There is also theme of the relationship of the Church to science. In addition to suggesting that there were examples of Church Fathers who did not think one should take the Creation account literally, and even that evolution is not entirely incompatible, as long as God directed it. Of course, the deeper theme is that a neutral approach to science is not actually neutral, since it willingly amplifies our destructive ability.

The final part discusses assisted suicide and indications of the Presence of God. Even the final moments allude to Jesus’ instructions to his disciples when he sent them out to preach to the towns in Judea: if a town does not receive your message, shake the dust off your sandals as a sign against it when you leave.

The beggar is also a Christian theme, albeit more of a legend popularized in medieval times, the Wandering Jew. I had not heard of this before trying to figure out the purpose of the beggar. The beggar was old and Jewish, and could possibly be Leibowitz or a relative, but nothing really fit until I learned about the legend. The legend of the Wandering Jew has several variations, but the one Miller uses is that when Jesus raised Lazarus from the dead, Lazarus stayed raised and would not die until Christ returns. And so the Old Jew wanders around, seeking the return of Him who called him. Presumably this is also one of the themes layered onto the story, but I am not clear what role he plays.
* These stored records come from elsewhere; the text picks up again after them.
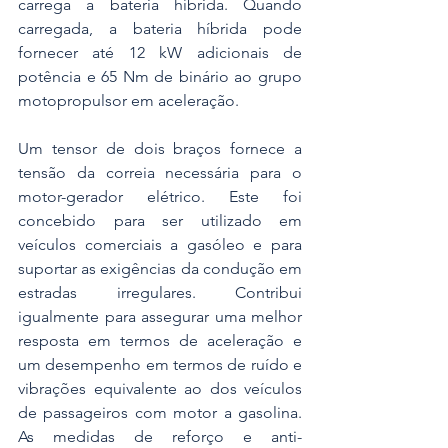
carrega a bateria híbrida. Quando 
carregada, a bateria híbrida pode 
fornecer até 12 kW adicionais de 
potência e 65 Nm de binário ao grupo 
motopropulsor em aceleração.
Um tensor de dois braços fornece a 
tensão da correia necessária para o 
motor-gerador elétrico. Este foi 
concebido para ser utilizado em 
veículos comerciais a gasóleo e para 
suportar as exigências da condução em 
estradas irregulares. Contribui 
igualmente para assegurar uma melhor 
resposta em termos de aceleração e 
um desempenho em termos de ruído e 
vibrações equivalente ao dos veículos 
de passageiros com motor a gasolina. 
As medidas de reforço e anti-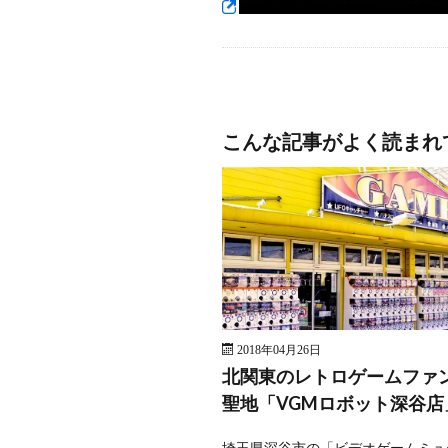
こんな記事がよく読まれ
2018年04月26日
北関東のレトロゲームファ
聖地「VGMロボット深谷店
埼玉県深谷市の「ビデオゲームミュ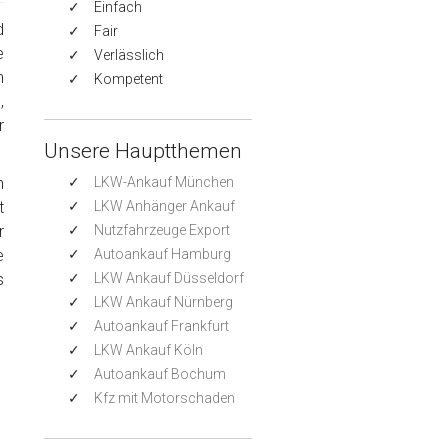
Einfach
d
Fair
e
Verlässlich
n
Kompetent
,
r
Unsere Hauptthemen
h
LKW-Ankauf München
t
LKW Anhänger Ankauf
r
Nutzfahrzeuge Export
e
Autoankauf Hamburg
s
LKW Ankauf Düsseldorf
LKW Ankauf Nürnberg
Autoankauf Frankfurt
LKW Ankauf Köln
Autoankauf Bochum
Kfz mit Motorschaden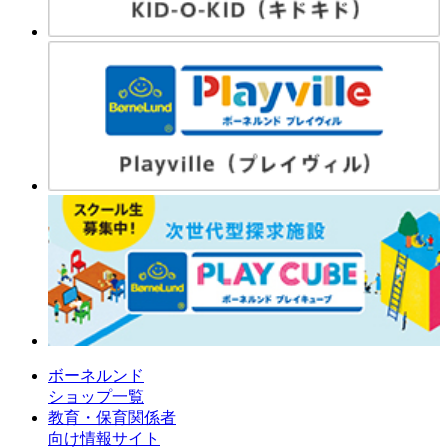
ボーネルンド
ショップ一覧
教育・保育関係者
向け情報サイト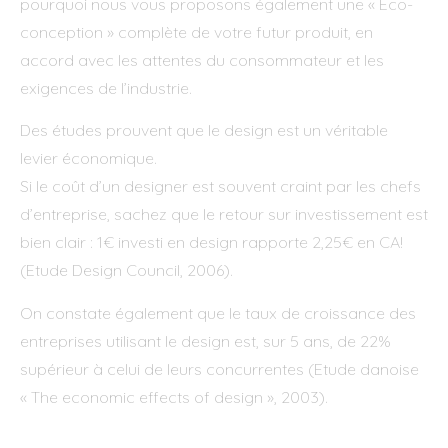
pourquoi nous vous proposons également une « Eco-
conception » complète de votre futur produit, en
accord avec les attentes du consommateur et les
exigences de l’industrie.
Des études prouvent que le design est un véritable
levier économique.
Si le coût d’un designer est souvent craint par les chefs
d’entreprise, sachez que le retour sur investissement est
bien clair : 1€ investi en design rapporte 2,25€ en CA!
(Etude Design Council, 2006).
On constate également que le taux de croissance des
entreprises utilisant le design est, sur 5 ans, de 22%
supérieur à celui de leurs concurrentes (Etude danoise
« The economic effects of design », 2003).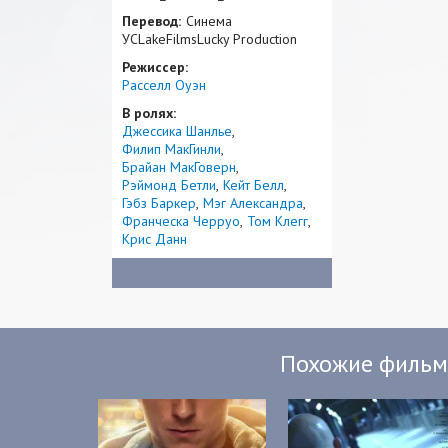
Перевод:
Синема
УСLakeFilmsLucky Production
Режиссер:
Расселл Оуэн
В ролях:
Джессика Шанлье
Филип МакГинли
Брайан МакГоверн
Рэймонд Бетли
Кейт Белл
Гэбз Баркер
Мэг Александра
Франческа Черруо
Том Клегг
Крис Данн
Похожие филь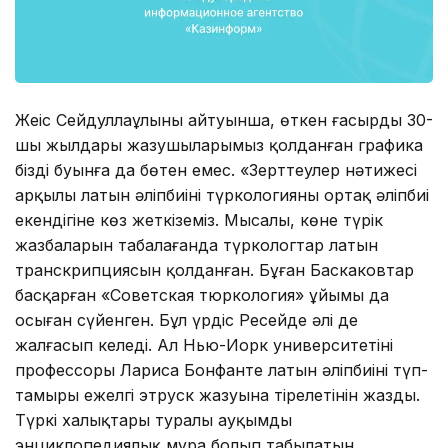
Жеңіс Сейдуллаұлының айтуынша, өткен ғасырдың 30-
шы жылдары жазушыларымыз қолданған графика
біздің буынға да бөтен емес. «Зерттеулер нәтижесі
арқылы латын әліпбиінің түркологияның ортақ әліпбиі
екендігіне көз жеткіземіз. Мысалы, көне түрік
жазбаларын таңбалағанда түркологтар латын
транскрипциясын қолданған. Бұған Баскаковтар
басқарған «Советская тюркология» ұйымы да
осыған сүйенген. Бұл үрдіс Ресейде әлі де
жалғасып келеді. Ал Нью-Иорк университетінің
профессоры Лариса Бонфанте латын әліпбиінің түп-
тамыры ежелгі этруск жазуына тірелетінін жазды.
Түркі халықтары туралы ауқымды
энциклопедиялық мұра болып табылатын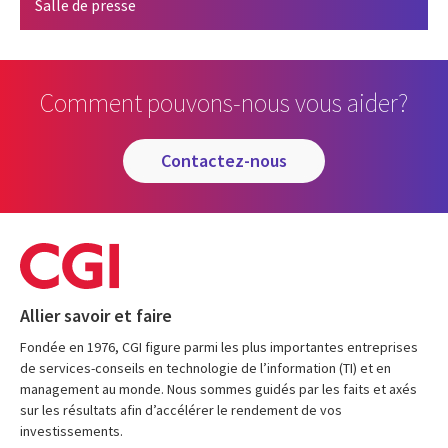
Salle de presse
Comment pouvons-nous vous aider?
contactez-nous
Allier savoir et faire
Fondée en 1976, CGI figure parmi les plus importantes entreprises
de services-conseils en technologie de l’information (TI) et en
management au monde. Nous sommes guidés par les faits et axés
sur les résultats afin d’accélérer le rendement de vos
investissements.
This is one of those books that is simply intriguing. The characters are astute and frequently wry glimpses into human nature. Their interactions set up a suspenseful situations where the suspense is not what will happen, but rather how will the characters handle this. The philosophical elements are woven into this, so that there are rarely long sections of expounded philosophy. I rather suspect that the subplots illustrate the characters’ values, but it is not clear to me how, just that there is clearly more going on here than I am understanding.

As with science fiction from the 1960s, the modern parts do not age well, since technology has advanced so far that some science fiction has actually become lived fact. Certainly vacuum tubes are not artifacts of a bygone golden age, but obsolete curiosities (apart from certain audiophiles), and blueprints are not actually white-on-blue, so the monks wasting ink filing in the empty areas of the page with blue and leaving un-inked white lines might not even be understood by younger readers. But at the same time, most of it has aged better than its contemporaries, partly because it describes the future-past, which is easier to extrapolate, but also because the human heart has not really changed. And in present times, where advertisements ubiquitously recommend that you “get the ___ that you deserve", there are few voices calling out that our hearts are wicked and we are in need of a new heart. Much less are there beautiful meditations on the subject.


Review: 10
The Martian Chronicles is likely a hundred-year book, but Miller treats the same subject matter with meditative beauty. And even though the world destroys itself in both, the former is a depressing book, while the latter has a sad, poignant beauty.